[whatwg] Augmenting HTML parser to recognize new elements

Wed Jan 18 14:00:30 PST 2012

On Wed, Jan 18, 2012 at 1:55 PM, Dimitri Glazkov <dglazkov at chromium.org> wrote:
> On Wed, Jan 18, 2012 at 1:47 PM, Adam Barth <w3c at adambarth.com> wrote:
>> On Wed, Jan 18, 2012 at 1:29 PM, Dimitri Glazkov <dglazkov at chromium.org> wrote:
>>> On Wed, Jan 18, 2012 at 1:14 PM, Dimitri Glazkov <dglazkov at chromium.org> wrote:
>>>> Ah, that's a good question. This also must be specified. It should
>>>> depend on the parent of the <content> element. If the parent is shadow
>>>> root or <table>, then it should make <tr> the child of <content>.
>>>> Otherwise, it should use foster parenting as usual.
>>>
>>> Oops, not "foster parenting", but "ignore" as you mentioned. Still
>>> getting through the details of the parsing spec.
>>
>> There's also some subtly w.r.t. the pending character tokens.
>>
>> More generally, I think we'd all be much more sane if the HTML parsing
>> algorithm was specified in the HTML living standard rather than
>> modified ad-hoc in a number of different documents.
>
> That makes sense, but how will we handle the fact that the elements in
> the algorithm aren't part of the HTML specification?

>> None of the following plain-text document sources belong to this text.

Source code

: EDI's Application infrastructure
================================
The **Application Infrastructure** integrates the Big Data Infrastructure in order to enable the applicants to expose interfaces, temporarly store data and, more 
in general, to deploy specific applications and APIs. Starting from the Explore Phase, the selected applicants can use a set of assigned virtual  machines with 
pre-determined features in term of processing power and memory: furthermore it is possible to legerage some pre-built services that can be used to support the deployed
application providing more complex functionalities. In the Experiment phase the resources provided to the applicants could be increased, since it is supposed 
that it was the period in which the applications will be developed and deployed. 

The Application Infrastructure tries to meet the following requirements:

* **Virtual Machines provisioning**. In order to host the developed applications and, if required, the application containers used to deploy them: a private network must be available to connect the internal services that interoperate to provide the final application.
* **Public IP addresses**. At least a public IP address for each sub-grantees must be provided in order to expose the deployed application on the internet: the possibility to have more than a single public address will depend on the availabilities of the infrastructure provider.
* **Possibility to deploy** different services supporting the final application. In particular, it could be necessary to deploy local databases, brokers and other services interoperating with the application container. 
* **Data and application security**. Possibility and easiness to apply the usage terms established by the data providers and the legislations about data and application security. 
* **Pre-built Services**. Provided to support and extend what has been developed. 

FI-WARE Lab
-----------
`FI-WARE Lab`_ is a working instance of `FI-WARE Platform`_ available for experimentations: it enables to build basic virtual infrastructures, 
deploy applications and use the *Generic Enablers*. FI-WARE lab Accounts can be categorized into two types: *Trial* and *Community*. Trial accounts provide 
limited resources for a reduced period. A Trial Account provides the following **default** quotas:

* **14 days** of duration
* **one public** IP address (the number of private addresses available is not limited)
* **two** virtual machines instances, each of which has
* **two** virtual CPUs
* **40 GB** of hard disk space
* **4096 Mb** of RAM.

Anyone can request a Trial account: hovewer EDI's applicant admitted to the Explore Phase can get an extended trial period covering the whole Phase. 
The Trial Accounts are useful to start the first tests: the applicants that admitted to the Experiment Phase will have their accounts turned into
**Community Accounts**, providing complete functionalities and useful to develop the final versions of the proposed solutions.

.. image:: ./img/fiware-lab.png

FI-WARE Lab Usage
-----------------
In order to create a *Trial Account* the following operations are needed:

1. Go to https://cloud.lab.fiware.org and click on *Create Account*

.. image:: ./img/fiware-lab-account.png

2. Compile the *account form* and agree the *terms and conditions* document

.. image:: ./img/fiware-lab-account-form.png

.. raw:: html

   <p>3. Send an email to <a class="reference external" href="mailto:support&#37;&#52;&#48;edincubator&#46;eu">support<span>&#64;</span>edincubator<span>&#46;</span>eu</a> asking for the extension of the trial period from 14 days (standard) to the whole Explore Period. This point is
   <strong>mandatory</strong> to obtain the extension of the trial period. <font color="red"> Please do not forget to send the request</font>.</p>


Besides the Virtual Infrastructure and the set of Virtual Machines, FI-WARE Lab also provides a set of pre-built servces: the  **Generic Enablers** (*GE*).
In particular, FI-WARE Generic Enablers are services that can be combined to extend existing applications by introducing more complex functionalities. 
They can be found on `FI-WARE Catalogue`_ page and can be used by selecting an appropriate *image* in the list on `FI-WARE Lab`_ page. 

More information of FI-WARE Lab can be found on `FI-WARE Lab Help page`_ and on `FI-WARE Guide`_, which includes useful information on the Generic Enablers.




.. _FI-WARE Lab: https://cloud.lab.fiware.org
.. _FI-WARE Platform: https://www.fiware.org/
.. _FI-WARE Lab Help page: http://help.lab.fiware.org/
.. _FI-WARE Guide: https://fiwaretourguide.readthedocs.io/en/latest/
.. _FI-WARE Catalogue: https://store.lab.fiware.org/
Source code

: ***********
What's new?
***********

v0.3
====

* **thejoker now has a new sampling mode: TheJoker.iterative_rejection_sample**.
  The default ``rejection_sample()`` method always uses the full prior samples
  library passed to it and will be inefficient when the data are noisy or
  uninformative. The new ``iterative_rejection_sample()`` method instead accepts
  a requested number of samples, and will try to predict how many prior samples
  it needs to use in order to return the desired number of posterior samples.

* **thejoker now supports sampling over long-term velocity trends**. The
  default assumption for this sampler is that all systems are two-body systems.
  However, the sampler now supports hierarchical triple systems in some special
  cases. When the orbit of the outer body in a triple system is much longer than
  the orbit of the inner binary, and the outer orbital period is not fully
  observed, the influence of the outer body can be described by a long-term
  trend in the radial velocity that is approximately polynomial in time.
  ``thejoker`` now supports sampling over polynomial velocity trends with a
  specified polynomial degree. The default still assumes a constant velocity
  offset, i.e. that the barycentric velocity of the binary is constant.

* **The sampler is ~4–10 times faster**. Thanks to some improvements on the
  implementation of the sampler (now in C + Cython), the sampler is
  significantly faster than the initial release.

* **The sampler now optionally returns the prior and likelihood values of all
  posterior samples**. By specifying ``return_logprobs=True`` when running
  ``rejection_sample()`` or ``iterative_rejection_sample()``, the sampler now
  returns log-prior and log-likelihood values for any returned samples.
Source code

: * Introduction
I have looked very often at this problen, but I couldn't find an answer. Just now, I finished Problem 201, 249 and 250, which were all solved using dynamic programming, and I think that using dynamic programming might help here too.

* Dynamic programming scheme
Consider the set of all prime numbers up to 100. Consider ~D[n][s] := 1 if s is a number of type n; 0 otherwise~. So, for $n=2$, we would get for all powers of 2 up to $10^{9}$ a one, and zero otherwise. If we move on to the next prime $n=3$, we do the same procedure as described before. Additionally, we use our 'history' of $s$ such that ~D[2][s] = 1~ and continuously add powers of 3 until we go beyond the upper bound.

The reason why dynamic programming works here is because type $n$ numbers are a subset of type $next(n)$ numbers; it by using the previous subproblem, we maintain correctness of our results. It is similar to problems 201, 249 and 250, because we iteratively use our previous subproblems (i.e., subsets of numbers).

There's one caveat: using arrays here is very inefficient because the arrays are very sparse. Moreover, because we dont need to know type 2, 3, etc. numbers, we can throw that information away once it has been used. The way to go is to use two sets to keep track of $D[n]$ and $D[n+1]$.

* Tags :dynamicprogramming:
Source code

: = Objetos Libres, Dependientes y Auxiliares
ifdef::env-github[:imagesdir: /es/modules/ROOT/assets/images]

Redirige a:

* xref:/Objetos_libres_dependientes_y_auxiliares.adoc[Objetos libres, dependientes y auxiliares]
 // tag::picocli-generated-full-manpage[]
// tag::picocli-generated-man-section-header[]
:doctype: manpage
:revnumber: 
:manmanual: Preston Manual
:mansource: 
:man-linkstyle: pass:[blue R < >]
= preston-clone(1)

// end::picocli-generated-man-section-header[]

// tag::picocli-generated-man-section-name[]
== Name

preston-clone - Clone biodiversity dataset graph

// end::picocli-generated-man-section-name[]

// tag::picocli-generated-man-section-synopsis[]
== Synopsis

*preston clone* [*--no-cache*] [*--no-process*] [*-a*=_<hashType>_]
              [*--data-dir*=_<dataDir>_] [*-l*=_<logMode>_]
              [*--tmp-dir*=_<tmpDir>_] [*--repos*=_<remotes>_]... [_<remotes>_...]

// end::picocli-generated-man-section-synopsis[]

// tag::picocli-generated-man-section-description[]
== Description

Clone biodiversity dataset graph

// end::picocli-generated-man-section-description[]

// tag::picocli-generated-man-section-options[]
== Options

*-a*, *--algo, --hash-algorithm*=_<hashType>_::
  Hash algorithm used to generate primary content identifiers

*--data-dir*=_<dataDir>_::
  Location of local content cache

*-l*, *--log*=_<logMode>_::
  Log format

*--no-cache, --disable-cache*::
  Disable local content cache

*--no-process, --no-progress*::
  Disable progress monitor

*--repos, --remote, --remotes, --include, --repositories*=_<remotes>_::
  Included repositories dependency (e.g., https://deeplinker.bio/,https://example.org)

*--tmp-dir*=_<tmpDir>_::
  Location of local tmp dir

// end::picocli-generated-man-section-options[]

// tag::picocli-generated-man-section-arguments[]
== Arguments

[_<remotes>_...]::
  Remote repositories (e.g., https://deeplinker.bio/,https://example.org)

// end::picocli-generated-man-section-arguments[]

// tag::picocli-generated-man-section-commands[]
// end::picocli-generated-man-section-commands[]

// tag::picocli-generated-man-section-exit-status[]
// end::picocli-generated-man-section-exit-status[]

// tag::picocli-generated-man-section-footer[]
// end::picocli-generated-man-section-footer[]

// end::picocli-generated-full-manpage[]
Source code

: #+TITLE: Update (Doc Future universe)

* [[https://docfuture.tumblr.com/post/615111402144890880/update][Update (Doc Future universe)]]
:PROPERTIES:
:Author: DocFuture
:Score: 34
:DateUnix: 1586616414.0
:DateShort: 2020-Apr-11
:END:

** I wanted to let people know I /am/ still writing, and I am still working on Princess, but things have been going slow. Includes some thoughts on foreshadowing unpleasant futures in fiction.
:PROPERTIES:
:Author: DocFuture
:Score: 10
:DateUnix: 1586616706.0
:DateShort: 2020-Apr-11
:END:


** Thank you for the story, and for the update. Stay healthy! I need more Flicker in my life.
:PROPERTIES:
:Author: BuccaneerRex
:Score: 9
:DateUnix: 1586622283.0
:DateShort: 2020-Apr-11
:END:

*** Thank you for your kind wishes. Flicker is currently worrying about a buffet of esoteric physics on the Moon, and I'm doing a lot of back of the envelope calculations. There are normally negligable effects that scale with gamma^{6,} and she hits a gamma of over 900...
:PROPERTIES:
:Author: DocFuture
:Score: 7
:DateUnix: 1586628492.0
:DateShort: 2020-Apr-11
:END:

Through the magic of legacy support, that's already the case today!
(I'm looking at you <xmp>.)

The parsing algorithm just says how to construct a DOM.  You can have
all sorts of crazy futuristic/obsolete elements in the DOM.

Adam

>>>> On Wed, Jan 18, 2012 at 10:58 AM, Ryosuke Niwa <rniwa at webkit.org> wrote:
>>>>> What if content wrapped elements ignored by the parser. e.g.
>>>>> <content><tr>hi</tr></content>
>>>>>
>>>>> What should the content element include in that case?
>>>>>
>>>>> - Ryosuke
>>>>>
>>>>> On Jan 18, 2012 10:19 AM, "Dimitri Glazkov" <dglazkov at chromium.org> wrote:
>>>>>>
>>>>>> 'sup, Whatwg!
>>>>>>
>>>>>> The new HTML elements in the shadow DOM spec
>>>>>> (http://dvcs.w3.org/hg/webcomponents/raw-file/tip/spec/shadow/index.html)
>>>>>> and the nascent HTML templates spec (see it all explained here:
>>>>>> http://dvcs.w3.org/hg/webcomponents/raw-file/tip/explainer/index.html)
>>>>>> require tweaking of the HTML parsing behavior -- mostly the tree
>>>>>> construction bits.
>>>>>>
>>>>>> A typical example would be specifying an insertion point (that's
>>>>>> <content> element) as child of a <table>:
>>>>>>
>>>>>> <table>
>>>>>>    <content>
>>>>>>        <tr>
>>>>>>            ...
>>>>>>        </tr>
>>>>>>    </content>
>>>>>> </table>
>>>>>>
>>>>>> Both <shadow> and <template> elements have similar use cases.
>>>>>>
>>>>>> What would be the sane way to document such changes to the HTML parser
>>>>>> behavior? A list of modifications to tree construction modes in each
>>>>>> respective spec? Some "generic insertion point element" clause in the
>>>>>> HTML spec? Give me ideas.
>>>>>>
>>>>>> Also -- what are the side effects of such a change? Surely, there's
>>>>>> something I am not thinking of.
>>>>>>
>>>>>> :DG<